%%
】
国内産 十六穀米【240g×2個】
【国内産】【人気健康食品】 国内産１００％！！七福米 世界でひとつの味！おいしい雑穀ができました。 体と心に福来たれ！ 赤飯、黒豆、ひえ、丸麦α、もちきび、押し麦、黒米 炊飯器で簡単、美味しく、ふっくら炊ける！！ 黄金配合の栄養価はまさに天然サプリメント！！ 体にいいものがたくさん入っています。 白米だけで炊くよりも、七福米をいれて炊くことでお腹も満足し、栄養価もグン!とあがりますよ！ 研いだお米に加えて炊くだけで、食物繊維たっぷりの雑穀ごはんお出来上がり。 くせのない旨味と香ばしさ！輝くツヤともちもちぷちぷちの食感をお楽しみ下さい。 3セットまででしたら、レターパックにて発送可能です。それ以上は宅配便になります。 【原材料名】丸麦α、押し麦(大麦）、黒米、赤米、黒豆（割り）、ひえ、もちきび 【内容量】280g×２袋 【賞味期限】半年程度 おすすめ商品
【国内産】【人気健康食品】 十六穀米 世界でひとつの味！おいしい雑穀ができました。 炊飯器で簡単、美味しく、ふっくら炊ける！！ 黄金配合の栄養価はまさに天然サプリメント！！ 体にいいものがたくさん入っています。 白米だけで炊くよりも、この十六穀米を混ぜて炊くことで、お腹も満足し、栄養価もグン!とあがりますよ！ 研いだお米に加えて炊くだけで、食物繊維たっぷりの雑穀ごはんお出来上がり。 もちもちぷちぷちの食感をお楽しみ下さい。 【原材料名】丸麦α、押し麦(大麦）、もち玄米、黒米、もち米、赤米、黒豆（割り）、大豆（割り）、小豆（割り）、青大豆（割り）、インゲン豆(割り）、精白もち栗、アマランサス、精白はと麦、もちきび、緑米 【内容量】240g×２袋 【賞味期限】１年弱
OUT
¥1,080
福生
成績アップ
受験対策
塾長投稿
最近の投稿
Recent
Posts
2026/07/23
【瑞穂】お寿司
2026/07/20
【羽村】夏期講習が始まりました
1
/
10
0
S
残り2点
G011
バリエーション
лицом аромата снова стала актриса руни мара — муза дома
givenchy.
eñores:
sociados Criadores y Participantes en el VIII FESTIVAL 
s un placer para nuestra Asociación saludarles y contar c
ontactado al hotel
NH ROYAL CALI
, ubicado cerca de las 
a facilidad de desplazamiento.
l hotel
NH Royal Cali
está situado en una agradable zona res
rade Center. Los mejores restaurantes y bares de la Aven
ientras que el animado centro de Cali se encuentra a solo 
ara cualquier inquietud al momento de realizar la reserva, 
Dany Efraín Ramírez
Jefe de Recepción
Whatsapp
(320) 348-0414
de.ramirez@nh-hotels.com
%%
_ACTIVITY:_ Can you write out everything from the first row down through the line containing "国内産１００％！！七福米 世界でひとつの味！おいしい雑穀ができました。 体と心に福来たれ！", switching "七福米" to "七宝米" and keeping all else unchanged?

_SOLUTION FOR THIS EXERCISE:_
】
国内産 十六穀米【240g×2個】
【国内産】【人気健康食品】 国内産１００％！！七宝米 世界でひとつの味！おいしい雑穀ができました。 体と心に福来たれ！ 赤飯、黒豆、ひえ、丸麦α、もちきび、押し麦、黒米 炊飯器で簡単、美味しく、ふっくら炊ける！！ 黄金配合の栄養価はまさに天然サプリメント！！ 体にいいものがたくさん入っています。 白米だけで炊くよりも、七宝米をいれて炊くことでお腹も満足し、栄養価もグン!とあがりますよ！ 研いだお米に加えて炊くだけで、食物繊維たっぷりの雑穀ごはんお出来上がり。 くせのない旨味と香ばしさ！輝くツヤともちもちぷちぷちの食感をお楽しみ下さい。 3セットまででしたら、レターパックにて発送可能です。それ以上は宅配便になります。 【原材料名】丸麦α、押し麦(大麦）、黒米、赤米、黒豆（割り）、ひえ、もちきび 【内容量】280g×２袋 【賞味期限】半年程度 おすすめ商品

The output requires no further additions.